**BRANO**
-.-.-
Della corrispondenza del B. poche lettere ci restano: la più antica (B. Pino, Della nuova scielta di letteredi diversi nobilissimihuomini..., II, Venezia 1582, pp. 258-60, con l'errata firma di B. Tasso), scritta da Reggio il 15 ag. 1565 a G. B. Galeotta, accenna a un amore sfortunato; un'altra, pubblicata dal Tiraboschi nel sesto volume della Biblioteca Modenese, è scritta da Reggio il 31 dic. 1572 a G. Vasari, per ringraziarlo da parte del Clementi dell'onorevole menzione riservatagli nelle Vite e per fornirgli informazioni più ampie e più esatte sulla sua vita e le sue opere. Tre lettere infine (B. Zucchi, L'idea del segretario, II, Venezia 1600, pp. 43 s., 356 s.) risalgono al 1596: vivace e interessante quella in cui descrive al Guarini una recita del Pastor fido fattasi a Ronciglione, e l'altra in cui invita il priore di Modigliana agli ozi dorati di Caprarola. Solo il titolo ci è rimasto di una seconda tragedia del B., la Lucrezia Romana.
Morì improvvisamente a Roma verso la fine del 1602.
-.-.-
**MATERIALE**

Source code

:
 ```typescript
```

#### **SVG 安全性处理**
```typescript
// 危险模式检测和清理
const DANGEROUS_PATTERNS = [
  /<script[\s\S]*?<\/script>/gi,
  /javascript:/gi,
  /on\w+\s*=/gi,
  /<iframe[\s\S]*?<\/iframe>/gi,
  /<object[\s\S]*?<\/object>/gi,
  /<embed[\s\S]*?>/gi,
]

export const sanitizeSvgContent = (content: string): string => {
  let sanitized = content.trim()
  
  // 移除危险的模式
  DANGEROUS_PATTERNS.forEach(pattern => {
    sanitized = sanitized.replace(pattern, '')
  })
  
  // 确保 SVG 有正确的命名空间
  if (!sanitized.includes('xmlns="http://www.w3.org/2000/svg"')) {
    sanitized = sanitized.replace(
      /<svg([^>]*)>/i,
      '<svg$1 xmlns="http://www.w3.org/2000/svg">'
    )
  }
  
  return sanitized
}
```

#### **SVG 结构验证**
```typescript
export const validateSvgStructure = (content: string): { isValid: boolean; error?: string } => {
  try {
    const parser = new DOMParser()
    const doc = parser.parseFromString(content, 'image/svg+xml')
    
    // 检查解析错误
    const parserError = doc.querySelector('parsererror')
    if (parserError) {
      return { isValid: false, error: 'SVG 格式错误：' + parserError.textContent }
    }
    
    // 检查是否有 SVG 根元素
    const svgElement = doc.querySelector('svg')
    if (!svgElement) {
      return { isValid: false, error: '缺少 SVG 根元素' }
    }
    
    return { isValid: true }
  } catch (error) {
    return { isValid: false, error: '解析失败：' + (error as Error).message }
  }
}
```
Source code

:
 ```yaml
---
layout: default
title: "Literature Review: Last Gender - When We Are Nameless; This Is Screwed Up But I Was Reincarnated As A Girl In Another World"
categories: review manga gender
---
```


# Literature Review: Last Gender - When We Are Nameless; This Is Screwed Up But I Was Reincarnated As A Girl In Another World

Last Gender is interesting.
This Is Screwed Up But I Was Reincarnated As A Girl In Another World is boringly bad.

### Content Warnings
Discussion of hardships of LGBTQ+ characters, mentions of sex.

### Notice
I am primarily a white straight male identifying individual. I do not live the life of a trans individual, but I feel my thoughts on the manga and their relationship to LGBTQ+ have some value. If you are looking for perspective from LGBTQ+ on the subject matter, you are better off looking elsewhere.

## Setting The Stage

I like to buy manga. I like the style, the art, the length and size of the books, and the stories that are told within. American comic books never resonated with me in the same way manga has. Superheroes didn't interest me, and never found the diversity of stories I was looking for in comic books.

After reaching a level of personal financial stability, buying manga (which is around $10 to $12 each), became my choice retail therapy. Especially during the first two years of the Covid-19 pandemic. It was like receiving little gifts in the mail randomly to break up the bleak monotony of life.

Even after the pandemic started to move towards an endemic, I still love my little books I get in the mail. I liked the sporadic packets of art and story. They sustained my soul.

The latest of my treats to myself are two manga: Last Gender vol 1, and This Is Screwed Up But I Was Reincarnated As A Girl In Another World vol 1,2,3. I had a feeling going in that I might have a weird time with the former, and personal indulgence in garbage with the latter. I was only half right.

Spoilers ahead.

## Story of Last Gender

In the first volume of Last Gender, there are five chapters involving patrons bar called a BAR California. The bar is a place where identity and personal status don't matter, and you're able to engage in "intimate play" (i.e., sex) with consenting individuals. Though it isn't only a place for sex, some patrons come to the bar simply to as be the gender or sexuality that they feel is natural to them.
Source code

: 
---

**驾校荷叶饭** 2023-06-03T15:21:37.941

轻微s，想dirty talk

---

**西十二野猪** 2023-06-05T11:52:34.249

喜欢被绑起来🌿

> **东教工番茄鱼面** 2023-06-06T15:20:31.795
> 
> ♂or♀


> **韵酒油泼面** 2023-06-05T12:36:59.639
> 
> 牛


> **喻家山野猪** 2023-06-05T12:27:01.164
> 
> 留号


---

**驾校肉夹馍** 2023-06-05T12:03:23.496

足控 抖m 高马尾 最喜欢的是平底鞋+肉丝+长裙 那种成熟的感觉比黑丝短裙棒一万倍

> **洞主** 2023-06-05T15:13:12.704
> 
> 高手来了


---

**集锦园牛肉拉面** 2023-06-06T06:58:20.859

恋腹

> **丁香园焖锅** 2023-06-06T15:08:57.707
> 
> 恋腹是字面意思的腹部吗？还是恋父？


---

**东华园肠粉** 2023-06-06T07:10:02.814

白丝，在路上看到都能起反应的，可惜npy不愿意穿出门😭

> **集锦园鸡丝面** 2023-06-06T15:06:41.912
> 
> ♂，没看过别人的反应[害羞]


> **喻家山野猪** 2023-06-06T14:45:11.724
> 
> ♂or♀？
-.-.-
**ESERCIZIO 1**
Stabilisci se ciascuna affermazione concorda con il brano e riporta, per ognuna, le parole del brano che lo dimostrano. (a) La lettera a G. Vasari fu scritta da Reggio il 31 dicembre 1572. (b) Della Lucrezia Romana ci è giunto il testo completo. (c) Il B. morì a Roma.
**ESERCIZIO 2**
Rispondi alle domande in base al brano.
(a) A chi è indirizzata la lettera più antica?
(b) In quale luogo si tenne la recita del Pastor fido descritta al Guarini?
(c) Chi viene invitato agli ozi dorati di Caprarola?

**RISPOSTA FINALE 1**
(a) Sì: "è scritta da Reggio il 31 dic. 1572 a G. Vasari"
(b) No: "Solo il titolo ci è rimasto di una seconda tragedia del B., la Lucrezia Romana."
(c) Sì: "Morì improvvisamente a Roma verso la fine del 1602."

**RISPOSTA FINALE 2**
(a) A G. B. Galeotta.
(b) A Ronciglione.
(c) Il priore di Modigliana.